伝えたい「蔵」の記憶(413)昭和44年のサンマ漁
2012年から釧路新聞・文化欄で連載された木村浩章さんの「伝えたい「蔵」の記憶」を全回数分デジタル掲載します。屋号などの特殊文字については仮名表記に修正。見出し、本文、写真につきましては掲載当時のままとさせていただきます。
2022.4.25
秋の味覚を代表するサンマは、戦後の釧路の漁業の発展を支え、佐藤春夫が「さんま、さんま、さんま、苦いか塩っぱいか」と秋刀魚の詩を詠っています。秋の食卓を楽しくする魚で、青光りした、ぴっとした姿を漢字「秋刀魚」と表現しています。
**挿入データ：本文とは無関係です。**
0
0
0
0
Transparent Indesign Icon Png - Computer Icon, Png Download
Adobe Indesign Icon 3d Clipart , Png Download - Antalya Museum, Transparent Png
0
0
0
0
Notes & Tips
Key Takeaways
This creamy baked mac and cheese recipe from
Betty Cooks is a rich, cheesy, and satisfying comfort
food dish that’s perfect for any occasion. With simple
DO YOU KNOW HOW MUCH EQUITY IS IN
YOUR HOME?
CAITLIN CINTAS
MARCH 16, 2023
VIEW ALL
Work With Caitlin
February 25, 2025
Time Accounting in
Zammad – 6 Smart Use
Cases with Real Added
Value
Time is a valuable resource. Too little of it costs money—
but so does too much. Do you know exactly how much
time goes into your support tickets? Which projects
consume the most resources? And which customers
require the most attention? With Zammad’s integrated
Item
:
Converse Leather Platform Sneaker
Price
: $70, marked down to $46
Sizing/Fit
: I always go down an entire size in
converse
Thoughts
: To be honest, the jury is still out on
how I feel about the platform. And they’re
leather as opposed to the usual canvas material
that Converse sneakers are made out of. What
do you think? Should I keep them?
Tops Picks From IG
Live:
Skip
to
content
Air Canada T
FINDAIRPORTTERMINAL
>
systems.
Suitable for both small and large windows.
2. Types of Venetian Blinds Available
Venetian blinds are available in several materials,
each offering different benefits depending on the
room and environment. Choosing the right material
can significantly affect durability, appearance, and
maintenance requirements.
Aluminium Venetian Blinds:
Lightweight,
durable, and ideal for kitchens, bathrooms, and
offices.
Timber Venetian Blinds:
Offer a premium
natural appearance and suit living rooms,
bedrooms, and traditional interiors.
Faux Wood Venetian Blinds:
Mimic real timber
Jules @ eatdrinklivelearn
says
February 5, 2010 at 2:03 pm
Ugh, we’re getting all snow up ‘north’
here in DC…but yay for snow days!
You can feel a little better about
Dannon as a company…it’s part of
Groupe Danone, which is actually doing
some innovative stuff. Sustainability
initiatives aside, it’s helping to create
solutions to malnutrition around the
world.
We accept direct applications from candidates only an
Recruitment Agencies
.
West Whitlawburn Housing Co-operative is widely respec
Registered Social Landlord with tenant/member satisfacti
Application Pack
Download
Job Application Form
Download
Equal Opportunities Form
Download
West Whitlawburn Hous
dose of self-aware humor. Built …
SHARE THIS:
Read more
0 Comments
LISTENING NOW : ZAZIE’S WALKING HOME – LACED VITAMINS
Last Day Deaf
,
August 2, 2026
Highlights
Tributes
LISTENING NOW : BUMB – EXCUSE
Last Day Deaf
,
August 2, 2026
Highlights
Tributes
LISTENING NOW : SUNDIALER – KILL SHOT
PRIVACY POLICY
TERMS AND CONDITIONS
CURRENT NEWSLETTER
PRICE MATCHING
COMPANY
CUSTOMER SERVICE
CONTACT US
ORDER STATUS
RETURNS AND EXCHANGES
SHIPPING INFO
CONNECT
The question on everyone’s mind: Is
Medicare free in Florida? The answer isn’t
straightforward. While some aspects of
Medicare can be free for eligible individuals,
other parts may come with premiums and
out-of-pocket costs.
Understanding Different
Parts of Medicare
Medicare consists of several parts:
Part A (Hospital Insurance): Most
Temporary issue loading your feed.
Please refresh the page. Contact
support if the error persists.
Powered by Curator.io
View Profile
戦後、釧路港でのサンマの水揚げは、昭和25年のサンマ豊漁に加え、前年24年のサバ大漁が「サバ・さんまブーム」と呼ばれ、復興に取り組む市民生活に明るさと活力を与えました。写真は、市民に活力を与え、秋を告げる幣舞橋周辺のサンマ船群です。
サンマは、冬から春にかけて北へ移動し夏から秋にかけて南下し、8月から10月にかけて道東沖を通過します。道東沖は暖流と寒流が交差して好漁場になり、全国からサンマ船が釧路港に集結します。
釧路港のサンマの水揚げ量は、昭和30年2万5101㌧、同31年3万9498㌧を記録し、釧路港の主要漁業別比率表を見ますと、同30年38.6%、同31年46.2%を占めています。このため昭和30年代がサンマブームと呼ばれますが、同40年頃から減少し、同41年1万5871㌧、同42年1万2362㌧、同43年6175㌧と先細りでした。
昭和44年8月25日の釧路新聞は「きょう中型船が解禁・道東4港から一斉に・179隻出漁」の見出しで、南下がいつもより遅いサンマ漁への期待を伝えています。不振挽回を目指した、この年のサンマの水揚げ量は、5011㌧でした。
サンマの不漁にもかかわらず、昭和44年の釧路港は、北洋漁業やサバのおかげで初めて水揚げ日本一を達成します。水産基地釧路の記憶です。